Yukarıda sayılan e-ticaret örneklerinin yanı sıra restoran ve kafe gibi yerel işletmelerin de uygulayabileceği sanal ve arttırılmış gerçeklik SEO stratejileri mümkün olacaktır. Fiziki işletmelerinin yer aldığı konumları metaverse haritaları üzerinden işaretlemek ve mülk edinmek, kullanıcıların yapacağı lokasyon bazlı sorgularda yer almak bunun ilk adımı olabilir. Bununla birlikte, kullanıcıların arttırılmış gerçeklik vasıtasıyla masalarını önceden seçerek rezervasyon yapması da SEO stratejilerine örnek gösterilebilir. Yemekleri yalnızca bir menü listesinden yazılı halde vermek yerine, her yemeğin sunumunu üç boyutlu olarak kullanıcıya göstermek ve içeriği hakkında detaylı bilgiler vermek de yine bu işletmeleri öne çıkaracak SEO stratejileri olacaktır. Günümüzde tartışmaya açılan, sanal gerçeklik cihazları vasıtasıyla koku aktarımı teknolojisiyle birlikte, belki bir gün yemek kokularını bile müşteriye önceden deneyim olarak sunmak mümkün olabilir.
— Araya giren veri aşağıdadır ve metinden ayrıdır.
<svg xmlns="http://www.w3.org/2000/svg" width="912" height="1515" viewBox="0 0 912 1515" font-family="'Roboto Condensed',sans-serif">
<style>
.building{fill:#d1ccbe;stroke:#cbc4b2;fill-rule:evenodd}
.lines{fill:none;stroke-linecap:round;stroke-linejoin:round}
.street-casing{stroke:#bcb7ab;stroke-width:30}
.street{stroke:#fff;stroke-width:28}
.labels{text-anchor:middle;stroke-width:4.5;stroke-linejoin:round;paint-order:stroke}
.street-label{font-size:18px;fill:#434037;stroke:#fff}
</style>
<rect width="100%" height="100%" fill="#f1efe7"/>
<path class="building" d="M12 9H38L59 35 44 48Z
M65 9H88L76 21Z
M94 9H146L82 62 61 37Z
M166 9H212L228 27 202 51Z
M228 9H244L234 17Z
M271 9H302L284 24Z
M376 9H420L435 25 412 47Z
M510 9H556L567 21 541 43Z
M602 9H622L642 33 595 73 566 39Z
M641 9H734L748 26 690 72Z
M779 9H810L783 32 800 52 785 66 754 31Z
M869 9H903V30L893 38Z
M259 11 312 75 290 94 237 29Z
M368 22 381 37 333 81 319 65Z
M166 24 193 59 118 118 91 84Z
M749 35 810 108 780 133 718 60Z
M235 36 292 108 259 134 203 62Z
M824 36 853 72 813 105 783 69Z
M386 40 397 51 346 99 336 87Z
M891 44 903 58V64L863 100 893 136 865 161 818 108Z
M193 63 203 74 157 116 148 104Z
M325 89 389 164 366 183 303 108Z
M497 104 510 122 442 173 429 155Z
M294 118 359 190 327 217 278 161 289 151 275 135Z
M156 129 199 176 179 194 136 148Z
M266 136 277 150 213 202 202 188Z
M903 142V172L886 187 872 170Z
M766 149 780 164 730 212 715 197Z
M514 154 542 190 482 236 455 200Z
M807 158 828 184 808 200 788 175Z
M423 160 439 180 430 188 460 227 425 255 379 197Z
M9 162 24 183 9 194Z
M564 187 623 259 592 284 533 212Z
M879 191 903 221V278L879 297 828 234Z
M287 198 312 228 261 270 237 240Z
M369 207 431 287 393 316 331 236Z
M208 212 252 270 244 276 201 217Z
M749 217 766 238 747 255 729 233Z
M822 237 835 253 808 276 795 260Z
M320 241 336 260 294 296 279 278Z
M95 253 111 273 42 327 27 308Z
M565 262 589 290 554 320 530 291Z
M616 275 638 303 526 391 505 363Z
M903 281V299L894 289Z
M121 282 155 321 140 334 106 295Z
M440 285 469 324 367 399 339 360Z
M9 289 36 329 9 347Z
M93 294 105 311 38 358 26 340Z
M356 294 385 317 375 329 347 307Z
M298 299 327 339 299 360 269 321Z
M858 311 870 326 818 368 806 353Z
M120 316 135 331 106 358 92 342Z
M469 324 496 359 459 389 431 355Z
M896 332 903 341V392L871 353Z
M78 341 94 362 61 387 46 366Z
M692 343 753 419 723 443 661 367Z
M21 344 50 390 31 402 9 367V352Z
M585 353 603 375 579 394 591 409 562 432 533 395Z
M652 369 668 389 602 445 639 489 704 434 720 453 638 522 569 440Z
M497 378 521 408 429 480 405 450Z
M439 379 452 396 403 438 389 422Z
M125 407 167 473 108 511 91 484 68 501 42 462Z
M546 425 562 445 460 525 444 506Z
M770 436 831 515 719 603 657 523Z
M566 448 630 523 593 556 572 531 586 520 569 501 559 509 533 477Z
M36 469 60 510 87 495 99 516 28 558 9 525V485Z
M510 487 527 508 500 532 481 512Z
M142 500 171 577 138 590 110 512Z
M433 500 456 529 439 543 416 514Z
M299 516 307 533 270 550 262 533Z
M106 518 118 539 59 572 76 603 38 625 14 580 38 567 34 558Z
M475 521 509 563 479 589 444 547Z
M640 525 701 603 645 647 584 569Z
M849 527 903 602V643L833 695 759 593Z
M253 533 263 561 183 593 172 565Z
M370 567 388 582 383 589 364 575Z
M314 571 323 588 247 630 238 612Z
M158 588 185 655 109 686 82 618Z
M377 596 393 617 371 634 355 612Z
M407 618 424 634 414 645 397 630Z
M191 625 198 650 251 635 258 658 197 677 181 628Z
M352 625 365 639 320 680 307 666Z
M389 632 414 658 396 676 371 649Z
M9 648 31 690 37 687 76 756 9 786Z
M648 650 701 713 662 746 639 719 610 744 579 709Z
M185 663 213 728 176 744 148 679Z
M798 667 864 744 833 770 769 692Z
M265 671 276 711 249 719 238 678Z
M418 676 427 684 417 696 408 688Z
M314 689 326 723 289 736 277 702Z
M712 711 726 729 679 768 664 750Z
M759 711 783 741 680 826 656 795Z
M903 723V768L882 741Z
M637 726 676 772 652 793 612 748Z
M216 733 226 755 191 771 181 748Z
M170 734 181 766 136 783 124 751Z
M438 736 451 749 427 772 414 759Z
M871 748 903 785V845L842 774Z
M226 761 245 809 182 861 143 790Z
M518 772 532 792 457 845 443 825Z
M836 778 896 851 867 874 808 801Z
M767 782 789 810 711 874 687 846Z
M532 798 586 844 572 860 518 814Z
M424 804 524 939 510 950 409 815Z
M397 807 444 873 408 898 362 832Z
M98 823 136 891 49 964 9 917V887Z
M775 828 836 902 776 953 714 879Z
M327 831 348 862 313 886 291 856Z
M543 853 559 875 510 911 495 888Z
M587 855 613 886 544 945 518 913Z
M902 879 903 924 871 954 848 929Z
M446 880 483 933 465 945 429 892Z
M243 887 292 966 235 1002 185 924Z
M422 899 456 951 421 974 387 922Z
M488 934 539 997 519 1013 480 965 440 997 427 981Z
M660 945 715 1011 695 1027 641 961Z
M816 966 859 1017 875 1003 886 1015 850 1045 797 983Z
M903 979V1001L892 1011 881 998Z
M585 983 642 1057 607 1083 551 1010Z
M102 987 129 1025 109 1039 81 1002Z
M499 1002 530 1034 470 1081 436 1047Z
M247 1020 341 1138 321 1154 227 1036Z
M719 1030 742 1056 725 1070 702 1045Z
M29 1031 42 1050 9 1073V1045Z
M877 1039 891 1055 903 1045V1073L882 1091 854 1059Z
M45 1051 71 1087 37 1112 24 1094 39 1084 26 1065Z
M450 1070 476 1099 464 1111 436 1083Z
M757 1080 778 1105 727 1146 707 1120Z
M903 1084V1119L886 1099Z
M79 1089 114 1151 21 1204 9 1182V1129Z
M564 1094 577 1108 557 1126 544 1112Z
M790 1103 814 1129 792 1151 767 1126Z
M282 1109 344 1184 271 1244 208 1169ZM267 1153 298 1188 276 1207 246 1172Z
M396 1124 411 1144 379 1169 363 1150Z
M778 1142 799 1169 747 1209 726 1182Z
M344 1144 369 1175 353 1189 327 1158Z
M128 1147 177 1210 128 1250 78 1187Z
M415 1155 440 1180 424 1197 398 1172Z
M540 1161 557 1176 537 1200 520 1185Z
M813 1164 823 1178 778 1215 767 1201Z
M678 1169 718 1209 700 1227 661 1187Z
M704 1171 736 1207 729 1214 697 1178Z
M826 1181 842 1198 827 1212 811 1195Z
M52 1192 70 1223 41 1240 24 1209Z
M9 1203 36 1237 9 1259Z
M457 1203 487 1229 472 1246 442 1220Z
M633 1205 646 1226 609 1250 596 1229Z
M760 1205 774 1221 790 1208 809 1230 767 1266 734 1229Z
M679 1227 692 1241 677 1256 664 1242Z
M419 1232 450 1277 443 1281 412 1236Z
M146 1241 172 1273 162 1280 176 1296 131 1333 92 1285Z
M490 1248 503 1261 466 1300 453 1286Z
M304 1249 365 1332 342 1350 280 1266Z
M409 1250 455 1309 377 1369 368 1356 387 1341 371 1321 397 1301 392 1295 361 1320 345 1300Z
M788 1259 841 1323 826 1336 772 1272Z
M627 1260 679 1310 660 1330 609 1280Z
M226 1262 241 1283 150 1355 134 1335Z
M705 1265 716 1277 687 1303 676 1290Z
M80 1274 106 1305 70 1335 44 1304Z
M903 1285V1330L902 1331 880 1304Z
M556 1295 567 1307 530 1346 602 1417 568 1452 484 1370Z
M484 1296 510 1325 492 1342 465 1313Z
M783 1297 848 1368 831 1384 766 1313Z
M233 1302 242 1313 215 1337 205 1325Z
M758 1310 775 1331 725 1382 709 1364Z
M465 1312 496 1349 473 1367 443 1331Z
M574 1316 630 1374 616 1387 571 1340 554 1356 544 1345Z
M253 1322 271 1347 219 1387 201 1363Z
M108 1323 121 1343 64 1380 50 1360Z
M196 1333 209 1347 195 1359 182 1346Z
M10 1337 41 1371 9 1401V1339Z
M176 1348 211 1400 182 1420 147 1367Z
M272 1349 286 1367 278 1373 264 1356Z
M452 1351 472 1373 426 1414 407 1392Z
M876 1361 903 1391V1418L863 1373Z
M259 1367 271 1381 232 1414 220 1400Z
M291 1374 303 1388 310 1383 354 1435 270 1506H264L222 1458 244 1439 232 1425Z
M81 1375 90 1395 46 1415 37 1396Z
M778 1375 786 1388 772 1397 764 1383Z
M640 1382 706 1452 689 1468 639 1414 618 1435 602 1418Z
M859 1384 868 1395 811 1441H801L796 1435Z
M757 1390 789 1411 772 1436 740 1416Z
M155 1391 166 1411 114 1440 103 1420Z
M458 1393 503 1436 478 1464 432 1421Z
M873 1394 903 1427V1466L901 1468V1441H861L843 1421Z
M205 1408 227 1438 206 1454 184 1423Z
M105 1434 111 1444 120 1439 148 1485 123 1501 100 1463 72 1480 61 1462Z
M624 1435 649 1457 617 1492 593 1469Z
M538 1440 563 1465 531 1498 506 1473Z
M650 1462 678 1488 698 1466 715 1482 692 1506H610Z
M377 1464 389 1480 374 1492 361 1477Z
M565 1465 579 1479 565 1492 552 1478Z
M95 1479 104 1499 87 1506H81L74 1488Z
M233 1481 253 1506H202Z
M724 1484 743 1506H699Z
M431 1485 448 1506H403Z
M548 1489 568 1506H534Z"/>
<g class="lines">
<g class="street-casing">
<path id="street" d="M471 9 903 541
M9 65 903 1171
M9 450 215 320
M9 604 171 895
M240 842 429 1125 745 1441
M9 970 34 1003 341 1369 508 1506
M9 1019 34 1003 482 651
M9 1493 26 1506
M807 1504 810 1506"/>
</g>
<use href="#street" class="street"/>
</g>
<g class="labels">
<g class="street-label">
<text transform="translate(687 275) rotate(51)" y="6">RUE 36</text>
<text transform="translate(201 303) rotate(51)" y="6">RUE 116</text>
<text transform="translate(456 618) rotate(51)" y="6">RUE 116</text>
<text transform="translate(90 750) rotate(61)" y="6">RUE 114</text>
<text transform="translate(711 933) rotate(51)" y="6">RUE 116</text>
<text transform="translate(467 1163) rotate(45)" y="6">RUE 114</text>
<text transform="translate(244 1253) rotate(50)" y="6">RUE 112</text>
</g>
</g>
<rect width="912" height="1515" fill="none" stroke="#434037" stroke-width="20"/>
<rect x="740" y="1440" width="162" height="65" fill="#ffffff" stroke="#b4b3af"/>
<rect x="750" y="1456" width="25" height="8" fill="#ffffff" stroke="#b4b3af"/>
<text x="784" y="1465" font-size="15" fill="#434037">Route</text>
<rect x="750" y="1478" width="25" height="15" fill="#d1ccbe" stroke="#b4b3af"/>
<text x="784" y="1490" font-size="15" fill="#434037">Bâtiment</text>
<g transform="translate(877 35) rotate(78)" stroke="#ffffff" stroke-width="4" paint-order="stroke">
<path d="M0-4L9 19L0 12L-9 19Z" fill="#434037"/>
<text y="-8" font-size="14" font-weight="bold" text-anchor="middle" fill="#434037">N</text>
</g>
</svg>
B2B üzerinden son bir örnek vermek gerekirse; bir B2B işletmenin başka bir markaya ürün veya hizmet satmak istediğini ele alalım. Sunulan bu ürün veya hizmetin, o markaya sağlayacağı faydalar simüle edilerek ürün veya hizmetin satışı noktasında markayı ikna etmek daha kolay olacaktır.
Sonuç olarak ister perakende ister B2B olsun, dijital dönüşüm ve metaverse dünyasında yer alan tüm işletmeler, geleceğin teknolojisinin altyapısını şimdiden oluşturmalı ve yatırımlarını rakiplerinden önce yapmalıdır. Masaüstü cihazlarla başlayan çevrimiçi dünya yolculuğu, yakın bir gelecekte sanal ve arttırılmış gerçeklik ile evren üstü bir noktaya doğru gelecek ve metaverse alternatif bir gerçeklik olarak hayatımızda yer alacaktır. Bugün çevrimiçi platformlarda görünür olmanın belli kuralları vardır ve arama motoru optimizasyonu (SEO) ile bu kurallar yerine getirilir. Yakın bir gelecekte platformlar ve cihazlar değişebilir, ancak gelişen bu teknolojilere adapta olmak için optimizasyon, yani SEO her zaman devam edecektir.